Intelligent Diagnosis of Heart Murmurs in Children with Congenital Heart Disease


Wang J, You T, Yi K, Gong Y, Xie Q, Qu F, Wang B, He Z.J Healthc Eng. 2020 May 9;2020:9640821. doi: 10.1155/2020/9640821. eCollection 2020.PMID: 32454963 Free PMC article.



Heart auscultation is a convenient tool for early diagnosis of heart diseases and is being developed to be an intelligent tool used in online medicine. Currently, there are few studies on intelligent diagnosis of pediatric murmurs due to congenital heart disease (CHD). The purpose of the study was to develop a method of intelligent diagnosis of pediatric CHD murmurs. Phonocardiogram (PCG) signals of 86 children were recorded with 24 children having normal heart sounds and 62 children having CHD murmurs. A segmentation method based on the discrete wavelet transform combined with Hadamard product was implemented to locate the first and the second heart sounds from the PCG signal. Ten features specific to CHD murmurs were extracted as the input of classifier after segmentation. Eighty-six artificial neural network classifiers were composed into a classification system to identify CHD murmurs. The accuracy, sensitivity, and specificity of diagnosis for heart murmurs were 93%, 93.5%, and 91.7%, respectively. In conclusion, a method of intelligent diagnosis of pediatric CHD murmurs is developed successfully and can be used for online screening of CHD in children.

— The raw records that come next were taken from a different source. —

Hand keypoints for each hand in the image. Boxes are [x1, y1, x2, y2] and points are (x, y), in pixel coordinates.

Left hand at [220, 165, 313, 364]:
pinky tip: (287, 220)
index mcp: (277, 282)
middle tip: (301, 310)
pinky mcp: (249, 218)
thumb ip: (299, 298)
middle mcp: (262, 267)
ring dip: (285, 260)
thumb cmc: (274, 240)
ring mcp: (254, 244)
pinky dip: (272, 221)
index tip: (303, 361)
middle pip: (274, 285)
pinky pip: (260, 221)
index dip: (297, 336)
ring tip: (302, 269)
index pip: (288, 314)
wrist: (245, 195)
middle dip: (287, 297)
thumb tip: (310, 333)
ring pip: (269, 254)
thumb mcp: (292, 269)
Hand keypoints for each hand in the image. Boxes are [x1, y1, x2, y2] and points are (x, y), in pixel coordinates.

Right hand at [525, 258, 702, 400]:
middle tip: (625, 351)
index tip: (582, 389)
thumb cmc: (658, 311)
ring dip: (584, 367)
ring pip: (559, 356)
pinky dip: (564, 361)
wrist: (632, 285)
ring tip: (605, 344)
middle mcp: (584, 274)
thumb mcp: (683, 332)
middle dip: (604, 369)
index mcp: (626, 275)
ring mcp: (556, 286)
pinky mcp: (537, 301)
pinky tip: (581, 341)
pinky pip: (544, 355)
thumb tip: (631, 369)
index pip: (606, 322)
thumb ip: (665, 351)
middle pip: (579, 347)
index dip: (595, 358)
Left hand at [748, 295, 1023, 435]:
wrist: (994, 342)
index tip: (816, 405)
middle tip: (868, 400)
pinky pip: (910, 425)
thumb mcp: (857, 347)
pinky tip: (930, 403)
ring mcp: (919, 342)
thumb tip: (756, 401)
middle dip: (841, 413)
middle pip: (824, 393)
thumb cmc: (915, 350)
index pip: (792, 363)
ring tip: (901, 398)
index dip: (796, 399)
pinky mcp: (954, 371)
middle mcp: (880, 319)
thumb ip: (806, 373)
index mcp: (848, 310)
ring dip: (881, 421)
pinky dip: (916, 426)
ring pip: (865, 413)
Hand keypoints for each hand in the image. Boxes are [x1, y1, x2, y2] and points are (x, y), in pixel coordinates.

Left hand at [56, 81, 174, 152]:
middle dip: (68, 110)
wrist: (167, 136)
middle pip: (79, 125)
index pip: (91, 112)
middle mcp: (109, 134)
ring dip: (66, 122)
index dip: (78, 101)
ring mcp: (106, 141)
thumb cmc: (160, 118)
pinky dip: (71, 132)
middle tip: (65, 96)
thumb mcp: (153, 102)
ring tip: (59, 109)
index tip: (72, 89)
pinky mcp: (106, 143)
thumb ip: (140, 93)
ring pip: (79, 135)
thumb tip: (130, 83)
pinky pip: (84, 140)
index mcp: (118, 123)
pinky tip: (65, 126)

Figure 1 Schematic of normal PCG signal and nomenclature.


Figure 2 Pathological distribution of 86 subjects with normal heart sound (normal), ventricular septal defect (VSD), atrial septal defect (ASD), patent foramen ovale (PFO), patent ductus arteriosus (PDA), double outlet right ventricle (DORV), and endocardial cushion defect (ECD).


Figure 3 Block diagram of PCG decomposition and recombination.


Figure 4 The structure of artificial neural network.

Figure 5 The recombined signal and its normalized average Shannon energy.


Figure 6 The result of PCG segmentation.


Figure 7 The time-frequency distribution of CAV and CSV in cycle #1, 2, 3. (a) The CAV and CSV signal. (b) The power spectral density of CAV and CSV.


Figure 8 The result of PCG classification.